Ленты, украшавшие ручку ее маски, подхватил легкий бриз и положил их на руку графа. Вид этих атласных лент сиреневого, розового и бледно-голубого цвета на фоне его черной перчатки отвлек внимание Амелии.
Интересно, как все это выглядит со стороны? Ее пышные серебристые кружева и яркие разноцветные цветы рядом с его одеждой, лишенной каких-либо красок.
– Вам не следовало приходить сюда одной, – сказал он, разглаживая пальцами ее ленты. Его движения были такими чувственными, как будто он ласкал ее саму.
– Я привыкла к одиночеству.
– Вам оно доставляет удовольствие?
– Оно мне хорошо знакомо.
– Это не ответ.
Амелия посмотрела на него и заметила многое, что можно было рассмотреть только вблизи. У графа длинные ресницы, прикрывавшие миндалевидные глаза. Прекрасные глаза. Экзотичные.

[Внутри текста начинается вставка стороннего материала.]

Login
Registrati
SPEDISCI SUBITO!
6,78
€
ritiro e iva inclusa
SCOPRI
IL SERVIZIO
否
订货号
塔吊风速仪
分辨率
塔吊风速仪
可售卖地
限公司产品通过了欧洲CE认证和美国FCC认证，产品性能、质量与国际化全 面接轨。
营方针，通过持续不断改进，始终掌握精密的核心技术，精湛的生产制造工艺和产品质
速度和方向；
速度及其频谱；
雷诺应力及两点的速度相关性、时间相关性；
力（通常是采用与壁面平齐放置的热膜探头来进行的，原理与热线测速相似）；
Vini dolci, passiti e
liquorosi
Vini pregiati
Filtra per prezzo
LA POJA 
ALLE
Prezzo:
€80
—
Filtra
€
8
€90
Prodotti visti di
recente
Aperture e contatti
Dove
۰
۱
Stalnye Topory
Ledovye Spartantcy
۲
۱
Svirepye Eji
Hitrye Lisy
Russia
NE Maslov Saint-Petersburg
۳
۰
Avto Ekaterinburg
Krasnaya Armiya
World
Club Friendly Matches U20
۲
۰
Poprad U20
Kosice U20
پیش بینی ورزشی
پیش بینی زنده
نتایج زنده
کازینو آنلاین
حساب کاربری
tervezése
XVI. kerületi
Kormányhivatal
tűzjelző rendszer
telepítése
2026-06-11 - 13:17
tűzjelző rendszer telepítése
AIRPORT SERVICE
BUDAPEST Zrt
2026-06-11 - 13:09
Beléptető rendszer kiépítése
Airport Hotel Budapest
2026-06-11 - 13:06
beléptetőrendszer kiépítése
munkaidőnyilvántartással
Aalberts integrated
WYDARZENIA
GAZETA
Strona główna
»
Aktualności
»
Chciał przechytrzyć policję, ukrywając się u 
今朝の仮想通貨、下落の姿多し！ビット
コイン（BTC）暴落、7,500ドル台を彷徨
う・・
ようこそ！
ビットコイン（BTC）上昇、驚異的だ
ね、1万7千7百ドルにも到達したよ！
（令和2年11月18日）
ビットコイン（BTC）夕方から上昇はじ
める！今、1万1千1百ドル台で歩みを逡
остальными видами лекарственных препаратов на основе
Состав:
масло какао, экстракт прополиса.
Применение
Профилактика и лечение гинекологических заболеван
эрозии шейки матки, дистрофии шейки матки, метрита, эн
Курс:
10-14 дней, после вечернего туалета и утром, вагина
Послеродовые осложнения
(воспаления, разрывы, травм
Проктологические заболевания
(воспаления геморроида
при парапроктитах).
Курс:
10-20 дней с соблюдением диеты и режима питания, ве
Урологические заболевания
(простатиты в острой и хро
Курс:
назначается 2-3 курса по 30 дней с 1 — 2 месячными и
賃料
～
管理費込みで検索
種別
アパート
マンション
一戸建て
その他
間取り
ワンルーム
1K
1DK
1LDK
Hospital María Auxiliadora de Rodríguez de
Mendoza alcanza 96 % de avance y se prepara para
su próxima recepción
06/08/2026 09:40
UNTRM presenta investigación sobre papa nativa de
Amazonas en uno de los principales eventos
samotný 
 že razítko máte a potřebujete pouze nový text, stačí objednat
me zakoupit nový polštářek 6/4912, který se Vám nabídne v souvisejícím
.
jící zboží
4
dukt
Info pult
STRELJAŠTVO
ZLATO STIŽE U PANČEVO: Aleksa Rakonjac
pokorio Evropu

Всезнающие.
– А какая она была? – спросила Амелия. – Девушка, за которую вы приняли меня.
Легкий намек на улыбку.
– Я спросил первым, – сказал Монтойя.
Она издала притворный печальный вздох только для того, чтобы увидеть насмешливый изгиб его губ. Он не улыбался по-настоящему. Она хотела понять почему. Как ей увидеть его улыбку?
– Очень хорошо, граф Монтойя. В ответ на ваш вопрос скажу: да, я люблю одиночество.
– Многие люди находят одиночество невыносимым.
– У них нет воображения. А у меня, наоборот, его слишком много.
– О? – Он наклонился к ней, и его бриджи из оленьей кожи натянулись, обрисовывая мощную мускулатуру бедер. На фоне раскинутой на скамье серой шелковой подкладки Амелия ясно видела весь рельеф его мускулов. – И что же вы воображаете?
С усилием сглотнув, Амелия обнаружила, что не может оторвать глаз от этого зрелища. Это похотливый взгляд, а ее интерес явно греховный.
– Гм… – Она подняла глаза, голова кружилась от мыслей. – Истории. Волшебные сказки.
Маска скрывала половину его лица, и Амелия не видела, но почувствовала, что он приподнял бровь.
– Вы записываете их?
– Иногда.
– А для чего?
– Вы задаете слишком много вопросов и не отвечаете ни на один мой вопрос.
В темных глазах графа блеснули веселые искорки.
– А разве мы ведем счет?
– Вы ведете, – поправила она. – Я просто соблюдаю установленные вами правила.
Вот оно! Ямочка на щеке. Она видела ее.
– Она была смелой, – пробормотал он, – как и вы.
Амелия покраснела и отвела глаза, смущенная этой маленькой ямочкой на его щеке.
– Вам в ней это нравилось?
– Да, очень.
От чувственности в его голосе дрожь пробежала по ее телу.